A design school graduate who recently visited asked, “Would you like an assistant? I want to get back to painting after working in product design during the week. Can I come over Saturdays?”
The value of a studio assistant is measured in a special kind of commitment to art. While all of mine have been artists, none have worked on my paintings. Instead, what’s created is a shared vision executed by way of vital, less brushy responsibilities. Still, there’s a tiny curiosity about what I might learn by taking on my recent visitor.
For easel time, I’m with the Impressionists in favouring the purity of producing work alone. Michelangelo, Rubens and Rembrandt had help, though, and the current production realm of contemporary art — designed to meet high demands and maximize profits — has once again elevated some studio elves to the height of factory efficiency, with out-sourcing trumping the private toil of a single-hearted imagining. With the allure of mentoring, experience-building and connectivity, assisting promises to reap its own professional tangents, too.
So if painting’s what you really want to do, you can work for an artist who doesn’t do his own. Lauren Child, now a children’s writer and illustrator, once churned out Damien Hirsts alone in a room in South London. Jeff Koons admits to never picking up a brush, leaving the projecting, tracing, cutting, pasting, drawing and filling-in to a revolving team of skilled MFAs. If you live in India, you can work for New York-based Alexander Gorlizki. Did I mention, he’s in New York while his paintings are being produced in Jaipur?

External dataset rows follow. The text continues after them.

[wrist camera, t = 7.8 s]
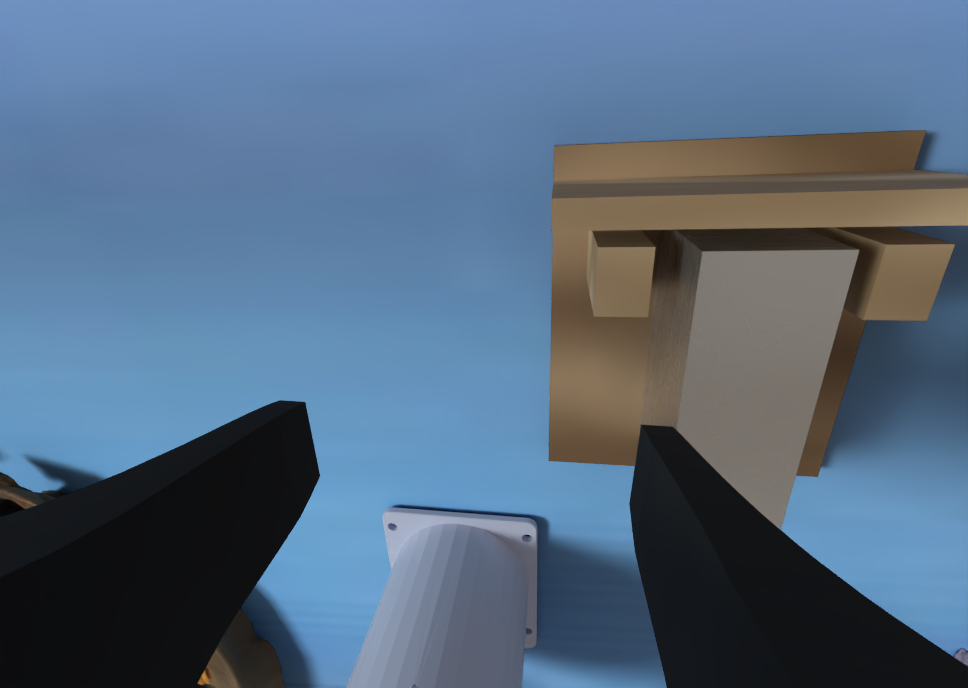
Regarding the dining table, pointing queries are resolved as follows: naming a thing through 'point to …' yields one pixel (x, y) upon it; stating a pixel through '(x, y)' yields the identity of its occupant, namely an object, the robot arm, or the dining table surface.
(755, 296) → the gray rectangular block
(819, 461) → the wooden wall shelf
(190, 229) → the dining table surface
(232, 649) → the food dish
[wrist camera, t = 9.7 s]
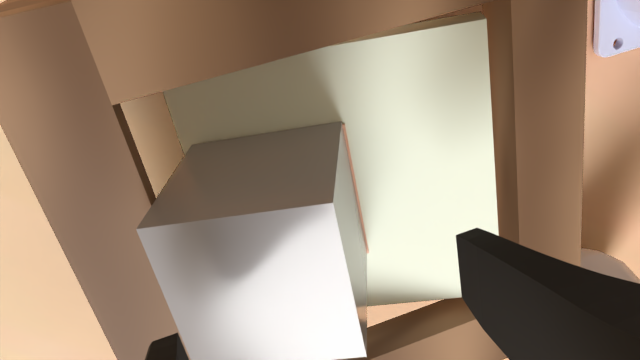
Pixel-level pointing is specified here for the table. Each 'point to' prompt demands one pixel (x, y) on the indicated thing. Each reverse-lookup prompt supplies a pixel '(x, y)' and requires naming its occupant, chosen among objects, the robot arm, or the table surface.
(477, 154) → the trapdoor
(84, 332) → the table surface
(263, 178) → the pale grey cube
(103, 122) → the trapdoor frame
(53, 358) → the table surface
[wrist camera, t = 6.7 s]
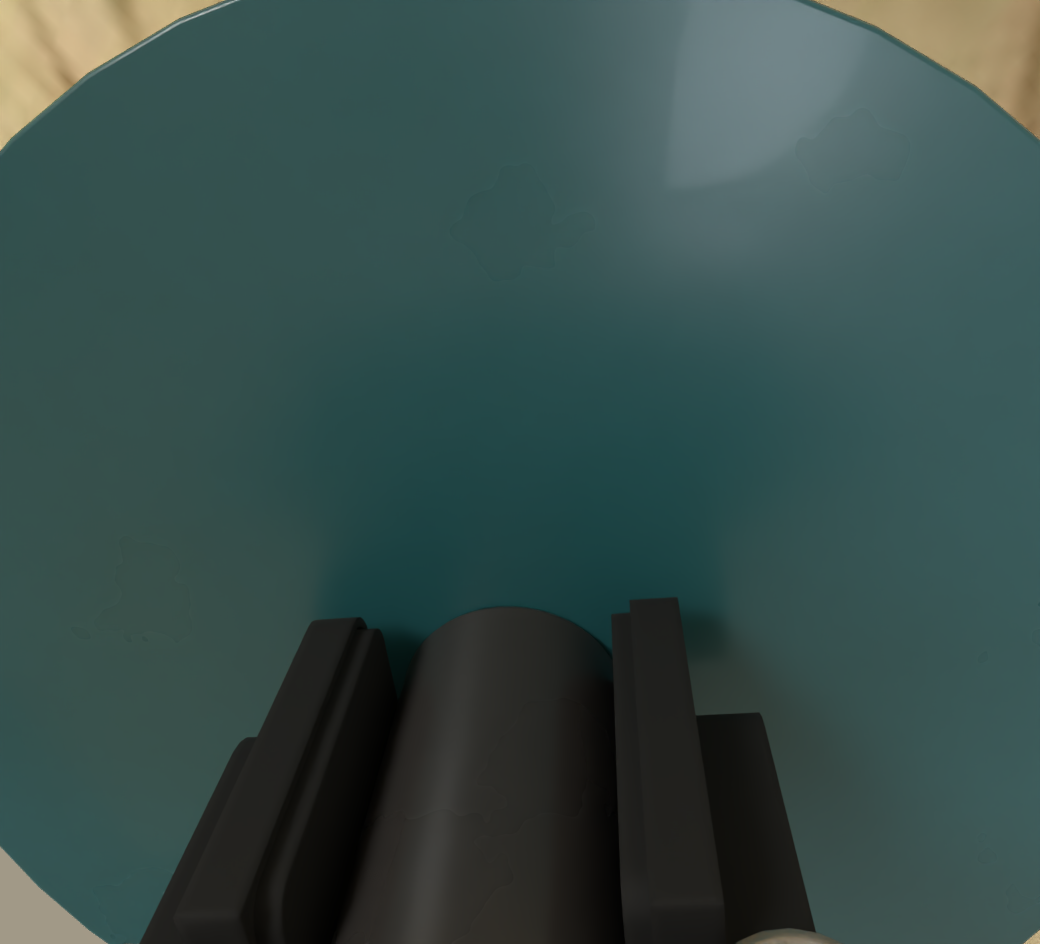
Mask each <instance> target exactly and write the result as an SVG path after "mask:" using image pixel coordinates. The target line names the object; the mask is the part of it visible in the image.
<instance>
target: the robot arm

Factories aside, an assistant’s job requires less brushwork and more work-work. Stretching, priming, packing and shipping, editing, arranging, computing, delivering, bookkeeping, photographing, archiving, sorting, emailing, scheduling, filing, banking, posting, phoning, filling the bird feeder, vacuuming the staples, cuddling the dog — the assistant provides an enormous benefit by pulling on a second set of oars. If done for too long, assisting may interfere with or even snuff out your own personal, creative action. In measured doses it can propel, align, inform, inspire and unfurl a blossoming artist into his next incarnation.
PS: “Pretty much all I did was paint spots. I have no idea how many spot paintings I did, we kept no record, but we were pretty quick. There’s not that much to think about apart from how quickly you can do it, and the colours, which were meant to be random so we could choose them.” (Lauren Child, former assistant to Damien Hirst)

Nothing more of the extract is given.